Kevin looked at her, the brunette at the bar.
She reminded him of something. Someone. He was old and tired and was not sure why he was at this bar full of twenty somethings trying to climb into each other’s beds, but he was here.
He drank his whisky slowly, savoring the spice.
She looked like….it was not her but the look in her eyes, the nothing. It was not a vast emptiness of lack of intellect, he could see the sparkle of intelligence, but it was a nothing a nothing he knew in eyes once years ago in the girl he first loved and who left without a word. A girl he somehow knew in his gut had been something special.
He remembered her dirty blonde hair, the look of her body unclothed in his button down shirt, the ends skimming her thighs in the light.
“This will never be, you know,” she said. He had not believed her. A man who did not love but had loved her. He had later married and done his duty, love his wife, loved his children but never loved again like that.
He had them to fill the space.
He remembered her wild hair, the nothing in her eyes, the intent nothing.
He looked at the brunette, laughing.
He downed his whisky, unable to be near her anymore. He walked out into the night, back to the hotel to call his wife.
Jack was not quite happy. She was not unhappy either. She was nothing.
Sorry, I desperately need to catch up on these.
He called her again, hoping against hope this time she would answer. He told himself it was because she was now unattainable that he needed her, he missed the smooth curves on her body, soft isn the right places and hard underneath.
He waited. He slept with other women, looking for what he did not know. He acted the same toward them and they fell in love with him. They fawned and called and sent texts asking ambiguous questions about his corporate life hoping he would come over and the shine was gone. The shine of being needed was completely gone.
Once his friend persuaded him to go to a boxing match and he caught sight of her near the ring, other fighters leaning over to whisper in her ear and he knew she must have forgotten He walked behind her later as she walked to the bathroom drinking in her scent and he realized he must miss her. She would return texts sometimes, never asking to see him.
He did not know what was wrong with him.
He stared at the blonde staring at him down the bar and he sighed. Might as well.
Chapters are going well, but wanted to take a break to write this.
Ups and downs
Hills and oceans
Where dreams go to find their place in our hearts
A city of wanderers and souls never found
Where the deserts and oceans meet hidden staircases and rainforests
Forgetting who we were before
To find someone new
A city of archangels
Driving with to top down at midnight on a Tuesday
A love letter to Los Angeles
Where my heart was broken
Broken and found
Mended by the elderly black man who told me good morning twice
And the stranger who stopped to talk about her dress
Forests to seas
City to wilderness
The side not on the box
You hate the tiny skirts
And lay pride in the man pasted on the building’s side
Where my vague dreams became reality
And everything else fell apart
A love letter to Los Angeles
Grime shining like diamonds in Hollywood
Swimming pools full of leaves from no where
The breeze on top of the world
A city of angels
Wounded and smiling.
She did not open the journal again for months. Instead she filled her time with work and the few friends she had gathered from the job. She spent weekends at the beach, alone, reading book after book and remembering some of the words she just moved her eyes over but not many in a trance she lost herself in other worlds of the author’s construction the words washing over her verbs and adverbs it never mattered what the book was about but it did matter that the words called to her.

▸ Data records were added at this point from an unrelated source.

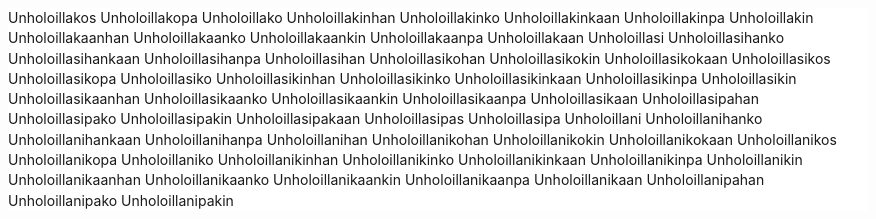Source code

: Unholoillakos
Unholoillakopa
Unholoillako
Unholoillakinhan
Unholoillakinko
Unholoillakinkaan
Unholoillakinpa
Unholoillakin
Unholoillakaanhan
Unholoillakaanko
Unholoillakaankin
Unholoillakaanpa
Unholoillakaan
Unholoillasi
Unholoillasihanko
Unholoillasihankaan
Unholoillasihanpa
Unholoillasihan
Unholoillasikohan
Unholoillasikokin
Unholoillasikokaan
Unholoillasikos
Unholoillasikopa
Unholoillasiko
Unholoillasikinhan
Unholoillasikinko
Unholoillasikinkaan
Unholoillasikinpa
Unholoillasikin
Unholoillasikaanhan
Unholoillasikaanko
Unholoillasikaankin
Unholoillasikaanpa
Unholoillasikaan
Unholoillasipahan
Unholoillasipako
Unholoillasipakin
Unholoillasipakaan
Unholoillasipas
Unholoillasipa
Unholoillani
Unholoillanihanko
Unholoillanihankaan
Unholoillanihanpa
Unholoillanihan
Unholoillanikohan
Unholoillanikokin
Unholoillanikokaan
Unholoillanikos
Unholoillanikopa
Unholoillaniko
Unholoillanikinhan
Unholoillanikinko
Unholoillanikinkaan
Unholoillanikinpa
Unholoillanikin
Unholoillanikaanhan
Unholoillanikaanko
Unholoillanikaankin
Unholoillanikaanpa
Unholoillanikaan
Unholoillanipahan
Unholoillanipako
Unholoillanipakin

She trolled flea markets and used bookstores, stacking the books by the side of her bed and on top of her TV, eventually obscuring it.
When she was not reading she looked out windows or over hills as she hiked, looking for the same smells and plants from Montant and smiling a little bit when a bird or a leaf reminded her of that week.
She went to prizefights, watching boxers dance in the limelight, people shaking their hands in excitement screaming name and curses and more. She watched the boxers dance around up over left right down each other and then one fell back with intensity and she watched. She went tot he bar where the hung out afterwards, friends yet enemies, swinging back tequila to nurse their aching jaws and sore arms. She talked to them and they fell in love with her grace which was funny because she had been seeking grace for so long and here it was in a chair next to boxers who smiled at her with slightly crooked teeth and broken noses and bruises. They told her secrets and gave her free tickets to more matches though she never went home with any of them they kissed her in moments of passion unable to hold themselves back and she smiled at them, looking at their lost eyes, hoping she would be more. She would hold their hand, letting their fingers and calluses slip through hers, hard spots remembering the gloves and wraps they had just been released from.
They loved her and she loved them and she walked home alone every night, picking up pennies along the way.